Dokter Meets CEO

Dokter Meets CEO
Tumbang


Gaby menjalankan mobilnya dengan kecepatan penuh. Rasanya ia ingin segera sampai di rumah Grey, dan kali ini ia akan mengambil sikap tegas. Ia akan bicara pada Grey dan Grisela untuk tidak lagi mengajak Laura dan Naura untuk pergi.


Ini sudah batas kesabarannya. ia tidak ingin lagi kedua putrinya sakit karena sikap ayah mereka, dan ia juga takkan mengijinkan lagi Greey atau keluarga Nael, menjemput Laura dan Naura, ia tidak akan pernah lagi membiarkan kedua putrinya terluka.


Setelah melewati perjalanan yang cukup panjang. Akhirnya mobil Gabby sampai di kediaman milik Greey. Penjaga membukakan gerbang. Lalu, mobil Gabby melenggang masuk. Hati Gabby terasa hancur, jantungnya serasa tertusuk godam, saat melihat Laura dan Naura menunggu di luar sambil bergandengan tangan


Seecepat kilat, Gabby turun dari mobil. Hingga, Laura dan Naura langsung menoleh.


“Mommy!” Panggil Laura dan Naura secara bersamaan, mereka Langsung menghampiri Gabby, dan setelah itu Gabby langsung memeluk kedua putrinya.


Sebenarnya tadi Laura dan Naura menunggu bersama Grisela.

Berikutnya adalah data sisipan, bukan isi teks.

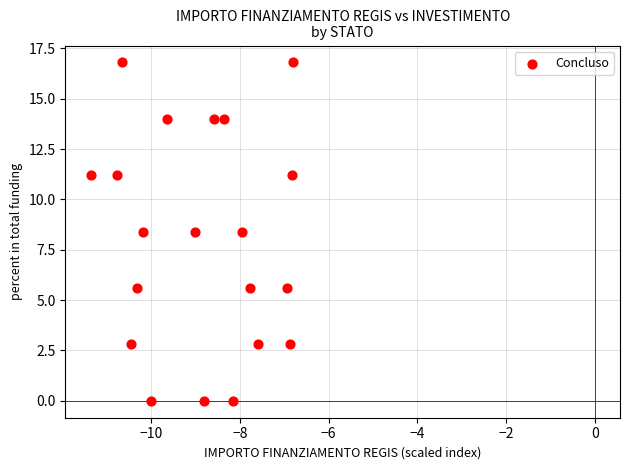

What is the range of X values (max minus min)?

4.6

Hanya saja, Grisela kembali masuk untuk mengambil jaket milik Naura.


“Kenapa kalian menunggu di luar? Kenapa kalian tidak menunggu di dalam di sini dingin,” kata Gabby. Ia berusaha mati-matian untuk menahan tangisnya.

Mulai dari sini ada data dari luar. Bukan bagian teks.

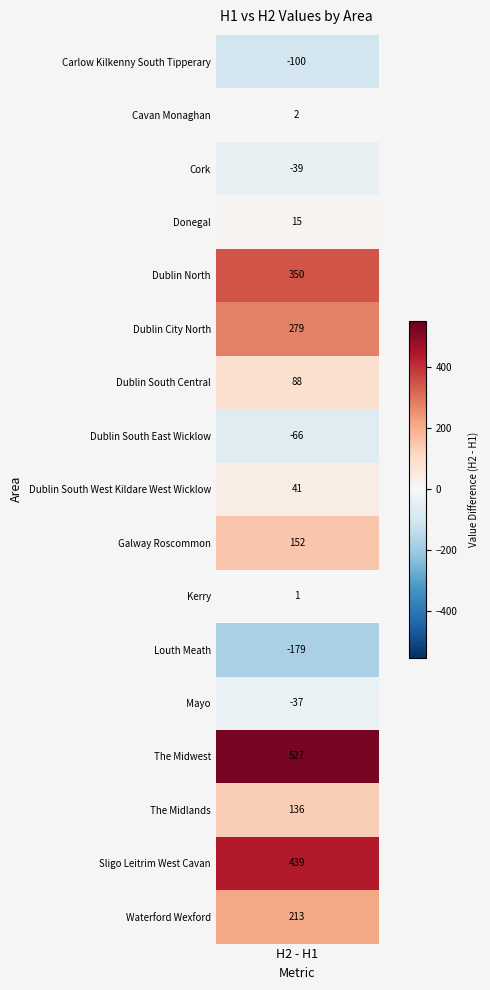

How many values in the Donegal series are below 351?

1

“ Mommy Ayo pulang,” kata Naura lagi yang lebih memilih mengajak Gabby untuk pulang tanpa membalas ucapan sang Ibu.


“Nona Gabby!’ Panggil Grisella dari arah belakang. Gabby tersenyum, kemudian menoleh ke arah kedua anaknya. ”Sayang kalian tunggu di mobil Oke. Mommy akan berbicara dengan nenek!” kata Gabby. Laura dan Naura pun mengangguk, Kemudian mereka pun berlari ke arah mobil.


“Nyonya, Grisell, tanpa mengurangi rasa hormat ku kepada anda dan tuan Greey. Aku mohon, berhenti untuk mengajak Laura dan Naura datang ke rumah ini. Tanpa aku memberikan alasan, anda juga pasti sudah tahu alasanku mengatakan ini pada anda. Jika kalian ingin bertemu dan Laura dan Naura, silakan datang tapi jika ....”


“Nael cukup!” Ia tahu sang anak akan berbicara lagi. Itu sebabnya, ia langsung menghentikan Nael. Mendengar nael berbicara, Gabby tersenyum getir. Selama 8 tahun lamanya, Ini pertama kalinya Nael berbicara padanya. Gaby menegarkan hatinya kemudian menatap Nael.


“Kau tidak usah khawatir. Ini terakhir kalinya kedua , putriku menginjakkan kakinya di rumah ini.” Gabby berucap dengan tenang. Namun, tatapan matanya berapi-api. “Nyonya, Grisella sampai jumpa,” kata Gabby. Setelah mengatakan itu, Gabby pun berbalik kemudian ia langsung berjalan ke mobilnya.


hati Gaby terasa remuk saat masuk ke dalam mobil, hatinya terasa pedih saat melihat kedua putrinya sedang melamun sambil bergandengan tangan.


“Laura ... Naura!” pangggil Gabby menyadarkan kedua putrinya hingga putrinya menoleh.


“Mommy aku tidak mau kembali ke rumah ini lagi. Aku tidak akan pernah kembali lagi ke sini,” kata Naura. Padahal tadi, ia yang sangat bersemangat bertemu sang ayah.


“Ya, Momny. aku juga tidak mau!” kata Laura lagi. Gabby menghela nafas lega, sekarang putrinya sudah mengerti dan sekarang putrinya tidak akan merengek untuk pergi ke rumah Nael lagi.


Gabby mengemudikan mobilnya dengan kecepatan sedang. Ia menoleh kearah belakang, ternyata putrinya sudah tertidur. tiba-tiba kepala Gabby berputar-putar. Ia memutuskan untuk meminggirkan mobilnya dan, sedetik kemudian, hidung Gabby mengeluakan darah.